Text section -
For God So Loved the World

“FOR GOD SO LOVED THE WORLD”
John 3:14-21

I remember this as if it happened only yesterday. My son Andrew, four-years-old at the time, climbed into the family minivan with crumpled artwork in one small hand and a Power Rangers backpack dangling from the other. “Daddy,” he said, grinning, “I learned a new song at school today. Wanna hear it?” “Sure I do,” I replied. “Let’s hear it.” And without any fear of forgetting the lyrics or missing the notes, Andrew began: “I love you a bushel and a peck, a bushel and a peck and a hug around the neck.” The song ended with my four-year-old son giving me a peck on the cheek and a hug around the neck.

Were you to ask Andrew today about this preschool episode, he would likely say, “Nah, that never happened. Dad is losing his memory as rapidly as he’s losing his hair.” But it did happen. I could never lose or confuse a memory that precious. “I love you a bushel and a peck, a bushel and a peck and a hug around the neck.”

Saved data entries -
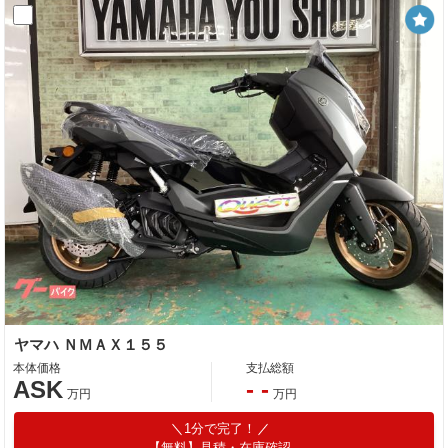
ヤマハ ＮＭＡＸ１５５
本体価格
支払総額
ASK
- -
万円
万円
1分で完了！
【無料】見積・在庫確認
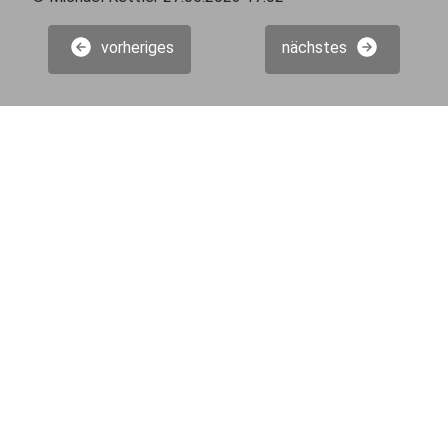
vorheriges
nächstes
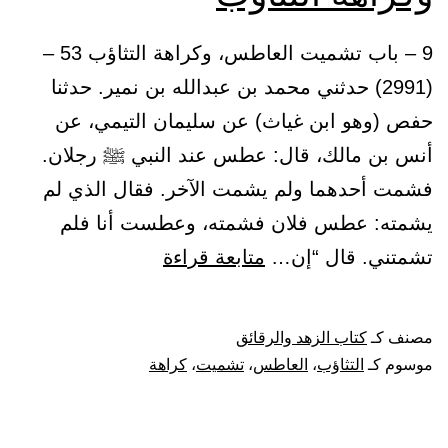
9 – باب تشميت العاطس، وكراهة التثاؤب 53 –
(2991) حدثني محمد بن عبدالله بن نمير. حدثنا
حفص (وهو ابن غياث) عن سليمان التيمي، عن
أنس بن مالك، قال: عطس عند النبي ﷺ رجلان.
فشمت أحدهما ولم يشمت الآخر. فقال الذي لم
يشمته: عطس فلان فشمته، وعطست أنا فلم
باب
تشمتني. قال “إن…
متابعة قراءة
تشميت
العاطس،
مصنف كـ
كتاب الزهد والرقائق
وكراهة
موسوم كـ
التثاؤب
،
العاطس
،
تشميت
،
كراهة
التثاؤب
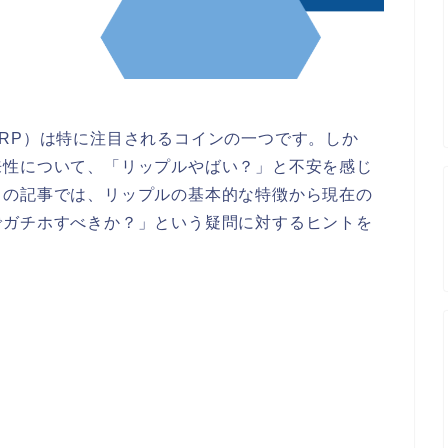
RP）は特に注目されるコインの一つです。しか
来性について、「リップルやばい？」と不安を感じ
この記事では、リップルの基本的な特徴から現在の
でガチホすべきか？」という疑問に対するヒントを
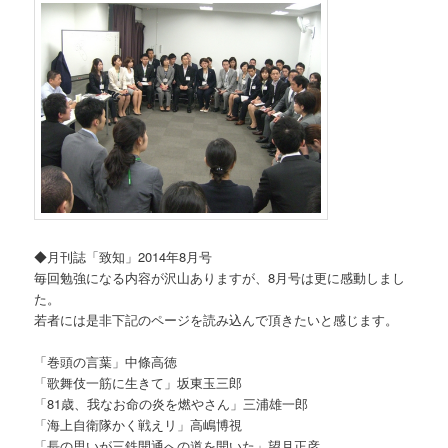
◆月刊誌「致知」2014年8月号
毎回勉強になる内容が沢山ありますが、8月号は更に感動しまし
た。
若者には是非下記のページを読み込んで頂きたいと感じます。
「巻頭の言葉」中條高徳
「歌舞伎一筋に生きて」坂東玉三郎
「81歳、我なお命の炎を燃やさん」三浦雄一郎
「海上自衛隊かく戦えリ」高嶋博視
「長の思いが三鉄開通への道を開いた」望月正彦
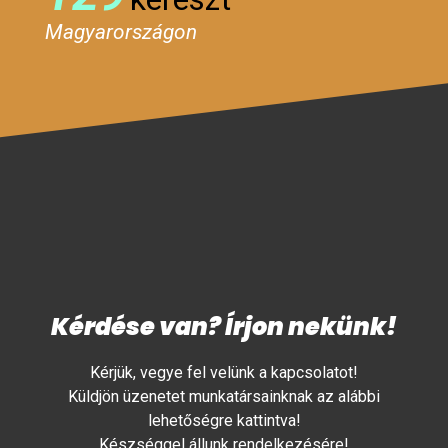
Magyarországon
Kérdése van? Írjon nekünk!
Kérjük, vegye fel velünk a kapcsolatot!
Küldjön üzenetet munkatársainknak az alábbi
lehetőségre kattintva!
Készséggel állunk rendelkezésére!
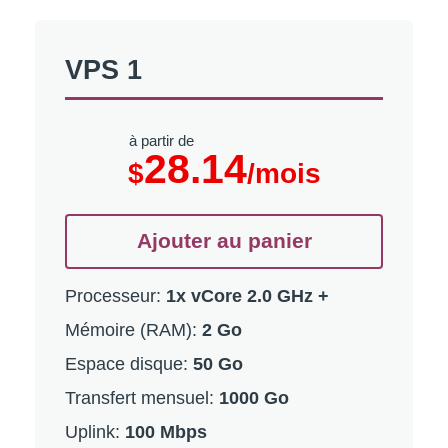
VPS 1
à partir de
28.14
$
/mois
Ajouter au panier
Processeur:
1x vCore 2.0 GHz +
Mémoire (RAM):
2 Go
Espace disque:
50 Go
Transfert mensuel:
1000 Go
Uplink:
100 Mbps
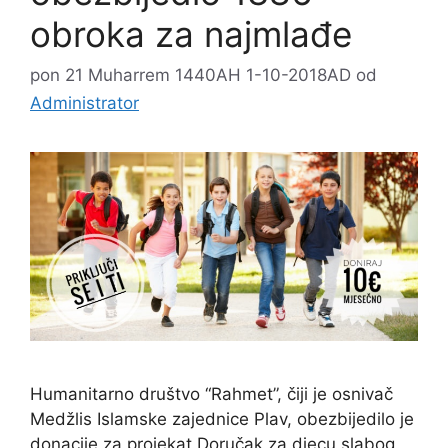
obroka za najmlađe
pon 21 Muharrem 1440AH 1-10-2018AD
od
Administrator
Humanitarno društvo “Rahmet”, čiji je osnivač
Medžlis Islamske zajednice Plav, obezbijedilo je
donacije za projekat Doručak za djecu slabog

Tasks -
• A. In the sermon on John 3:14-21, why is the father certain that the episode with the song really happened?
• B. What words does the sermon on John 3:14-21 quote as spoken by Andrew, or as what he would likely say? List each quotation.
• C. Can you write the next part of the sermon on John 3:14-21?

Response list -
• A. He says he could never lose or confuse a memory that precious.

• B.
- "Daddy, I learned a new song at school today. Wanna hear it?"
- "I love you a bushel and a peck, a bushel and a peck and a hug around the neck."
- "Nah, that never happened. Dad is losing his memory as rapidly as he's losing his hair."

• C.
It’s difficult to imagine a more powerful or uplifting expression than “I love you”. Yet, what does the expression really mean? Philosophers and poets, lyricists and songwriters, have attempted to define love for millennia. The definition can range from serious commitment to mild infatuation—from “I love my spouse” to “I love hamburgers and hotdogs.” And to make matters more challenging, there are different types of love: parental love; marital love; romantic love; brotherly love; friendship love; even puppy love.

Scripture is overflowing with expressions of God’s love. Jeremiah 31:3, “I have loved you with an everlasting love; I have drawn you with loving-kindness.” Or the heartwarming words of Psalm 103: He “crowns you with love and compassion,” verse 4; the “LORD is compassionate and gracious, slow to anger and abounding in love,” verse 8; for “as high as the heavens are above the earth, so great is His love for those who fear Him,” verse 11. Yet, what does God mean when He says “I love you”? What kind of love is God’s love? While the answer is given from Genesis to Revelation, nowhere is it more eloquently stated than in John 3:16, “For God so loved the world.”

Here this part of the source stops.